- _Task requirements_
Print the entries from the line with "Under every image write" up to and including the line with "0.008470, 0.922289, 0.025157]]", word for word.

- _Supplied records_
.....

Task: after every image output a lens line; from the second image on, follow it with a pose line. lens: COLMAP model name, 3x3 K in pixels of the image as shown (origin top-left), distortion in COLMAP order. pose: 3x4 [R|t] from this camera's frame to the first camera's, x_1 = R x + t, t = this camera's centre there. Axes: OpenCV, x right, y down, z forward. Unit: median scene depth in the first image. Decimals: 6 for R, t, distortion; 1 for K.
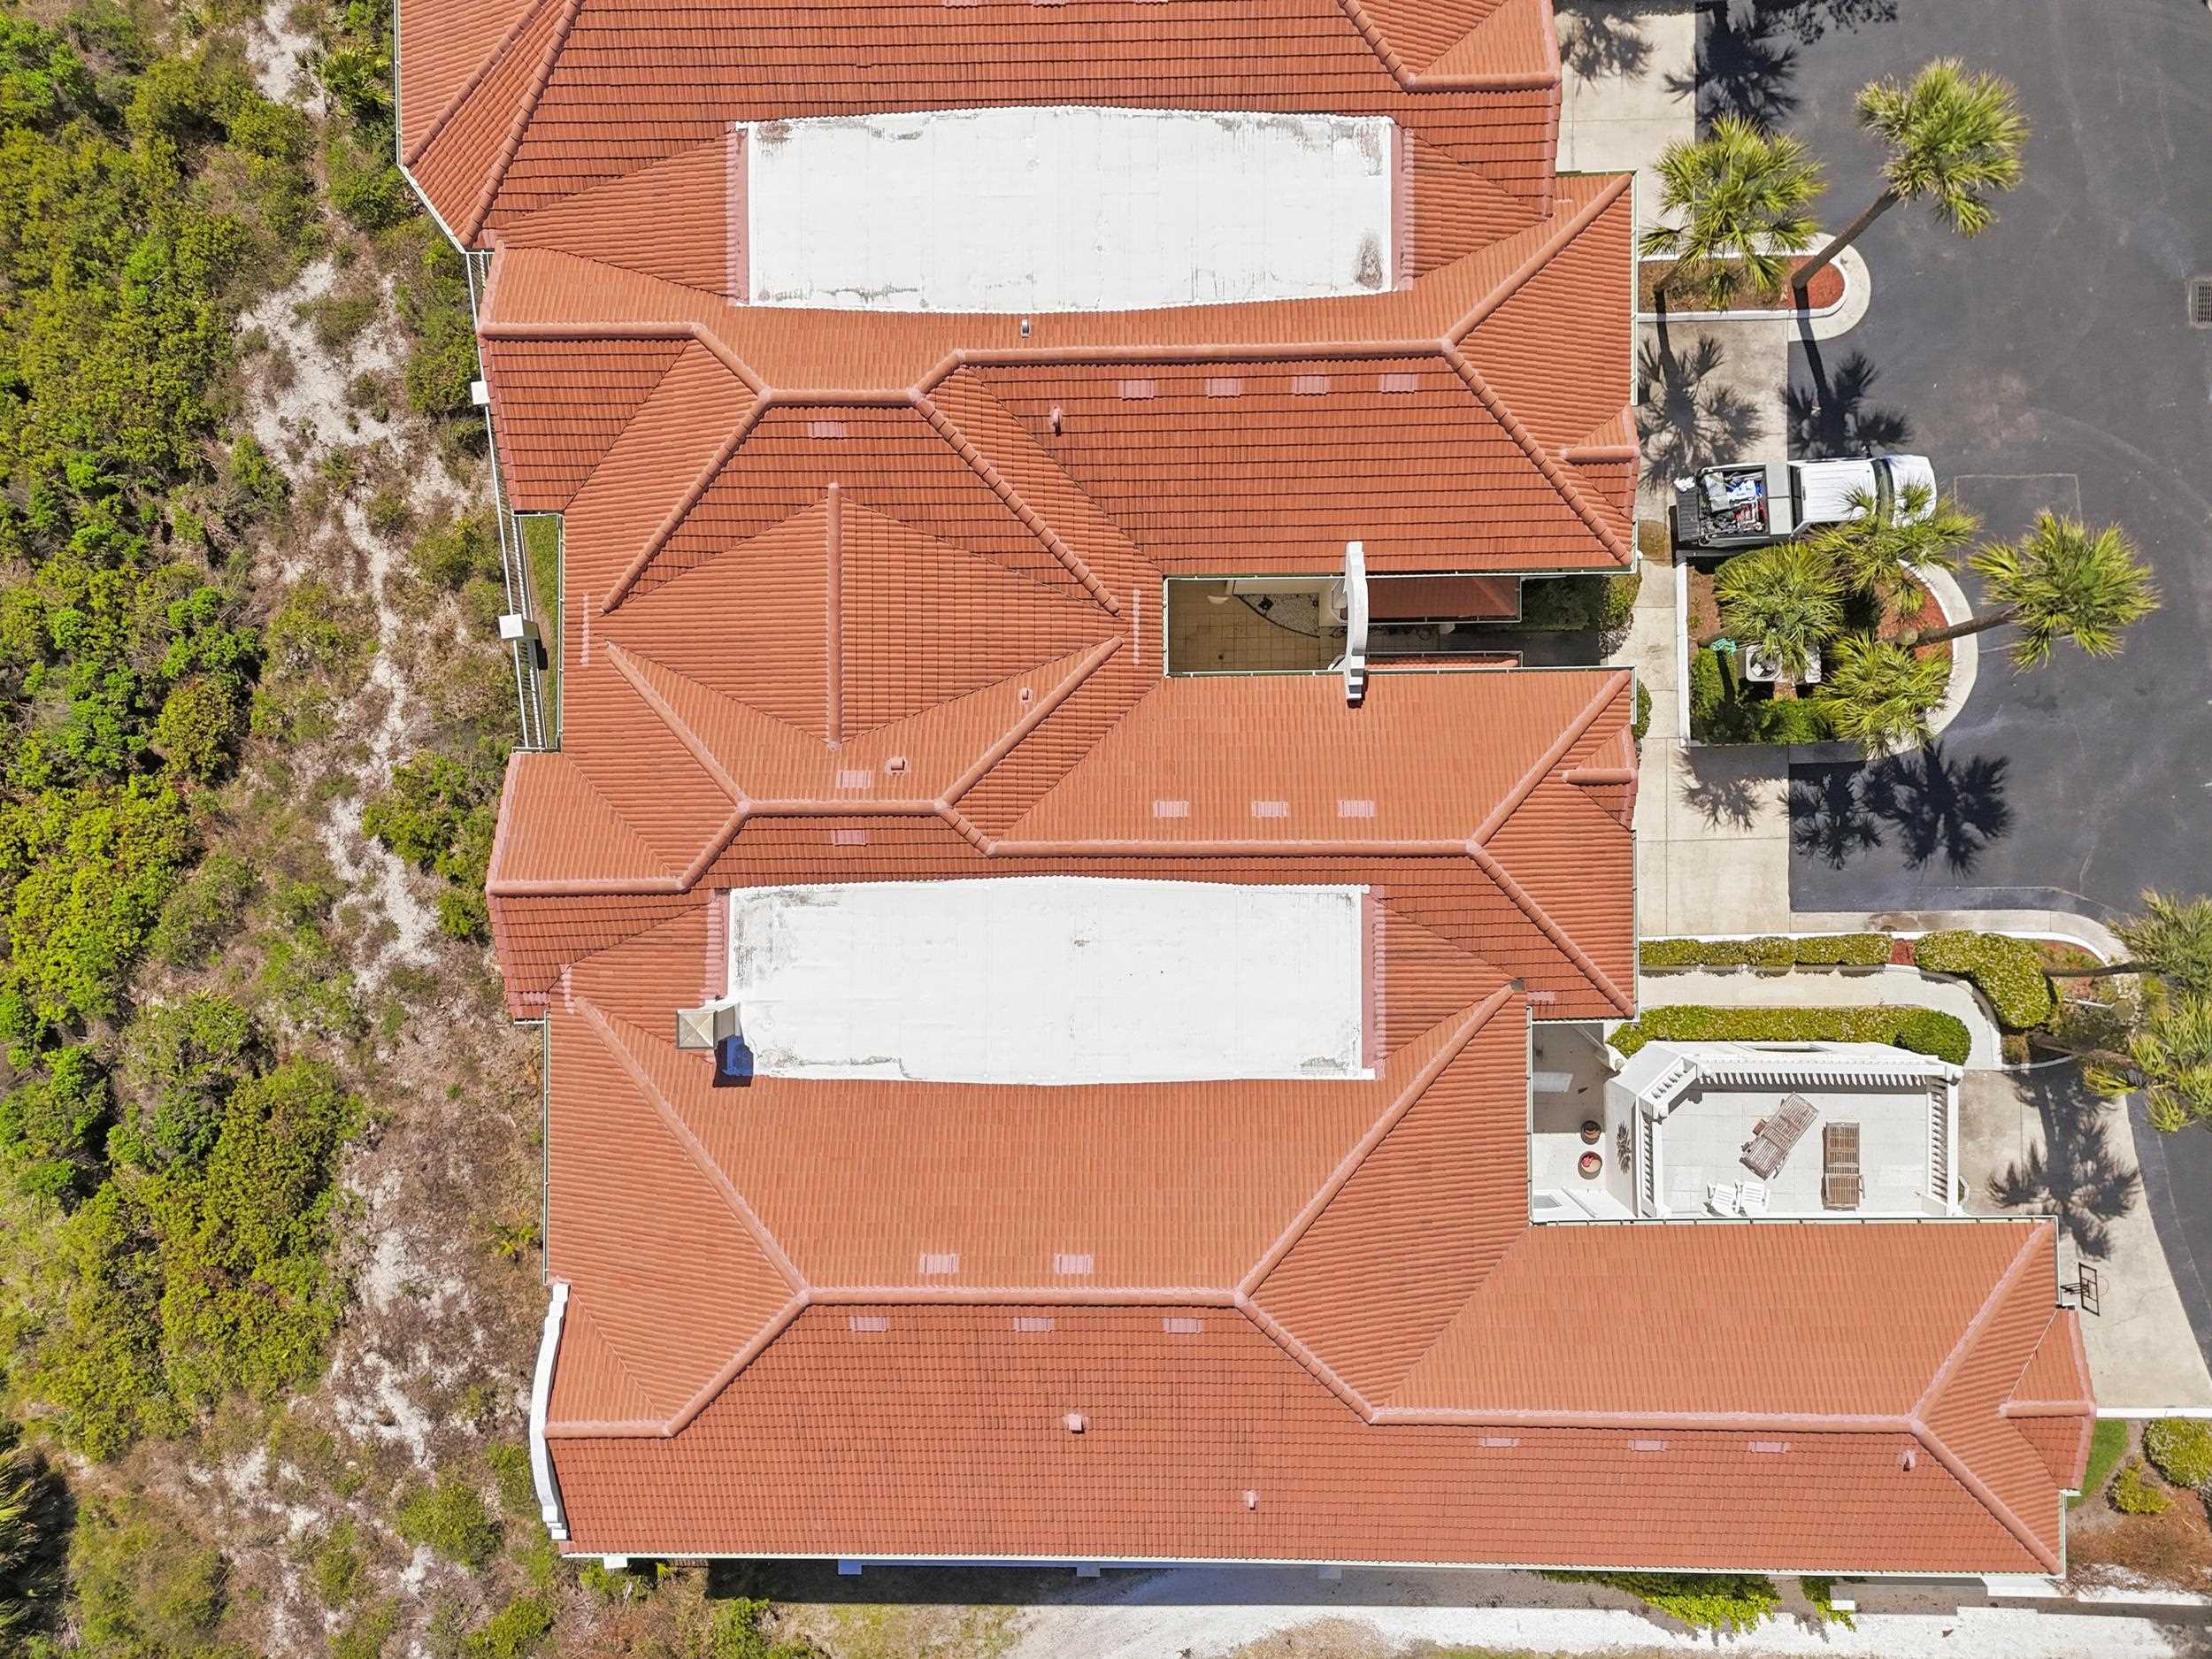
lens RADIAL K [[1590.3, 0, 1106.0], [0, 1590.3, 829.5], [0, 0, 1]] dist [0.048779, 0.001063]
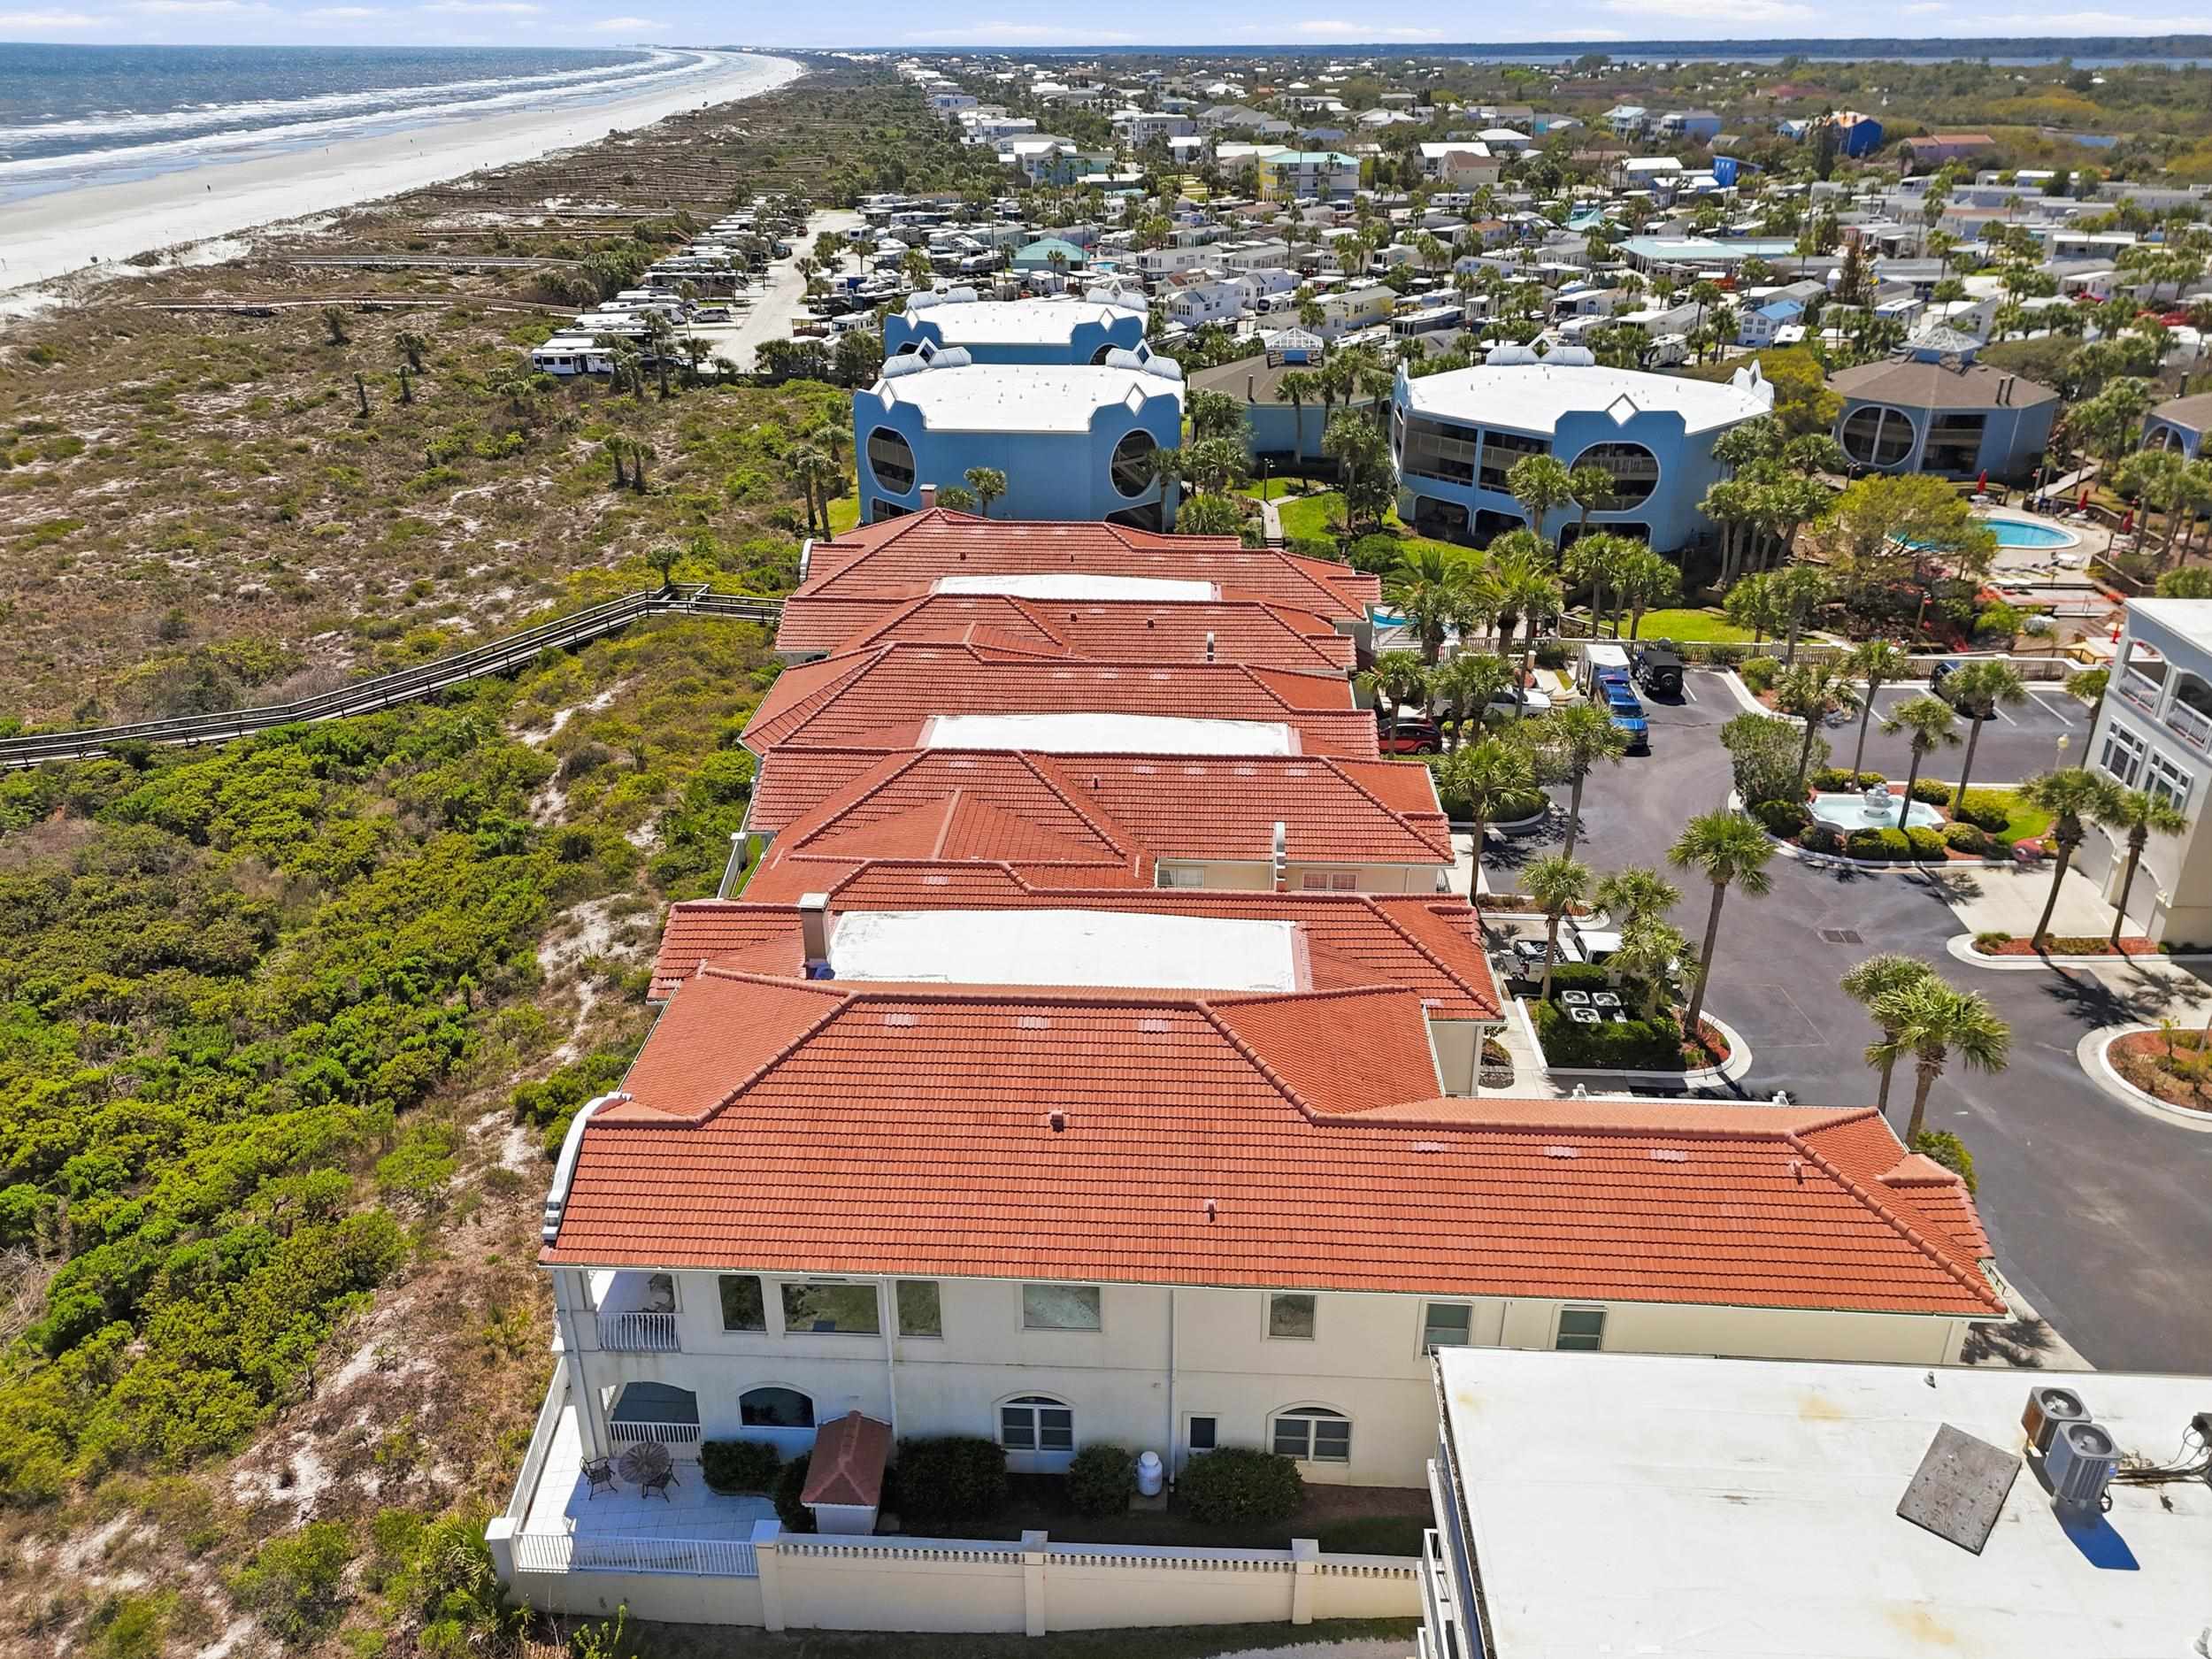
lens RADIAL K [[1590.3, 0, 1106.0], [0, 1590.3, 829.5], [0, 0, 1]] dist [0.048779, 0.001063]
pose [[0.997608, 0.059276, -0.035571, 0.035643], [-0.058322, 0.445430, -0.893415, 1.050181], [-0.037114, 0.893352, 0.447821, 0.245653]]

.....

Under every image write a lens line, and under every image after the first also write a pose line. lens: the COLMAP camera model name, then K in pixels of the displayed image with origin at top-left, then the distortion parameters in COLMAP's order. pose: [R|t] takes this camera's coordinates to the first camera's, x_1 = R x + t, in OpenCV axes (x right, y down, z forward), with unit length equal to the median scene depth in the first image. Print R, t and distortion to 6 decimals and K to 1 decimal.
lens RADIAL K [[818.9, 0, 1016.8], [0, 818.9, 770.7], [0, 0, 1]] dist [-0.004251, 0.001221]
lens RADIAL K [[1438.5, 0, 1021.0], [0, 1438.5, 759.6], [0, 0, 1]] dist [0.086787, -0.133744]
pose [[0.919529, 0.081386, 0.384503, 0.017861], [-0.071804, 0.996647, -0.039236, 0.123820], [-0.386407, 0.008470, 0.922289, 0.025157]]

.....

- _Reply to the exercise_
Under every image write a lens line, and under every image after the first also write a pose line. lens: the COLMAP camera model name, then K in pixels of the displayed image with origin at top-left, then the distortion parameters in COLMAP's order. pose: [R|t] takes this camera's coordinates to the first camera's, x_1 = R x + t, in OpenCV axes (x right, y down, z forward), with unit length equal to the median scene depth in the first image. Print R, t and distortion to 6 decimals and K to 1 decimal.
lens RADIAL K [[818.9, 0, 1016.8], [0, 818.9, 770.7], [0, 0, 1]] dist [-0.004251, 0.001221]
lens RADIAL K [[1438.5, 0, 1021.0], [0, 1438.5, 759.6], [0, 0, 1]] dist [0.086787, -0.133744]
pose [[0.919529, 0.081386, 0.384503, 0.017861], [-0.071804, 0.996647, -0.039236, 0.123820], [-0.386407, 0.008470, 0.922289, 0.025157]]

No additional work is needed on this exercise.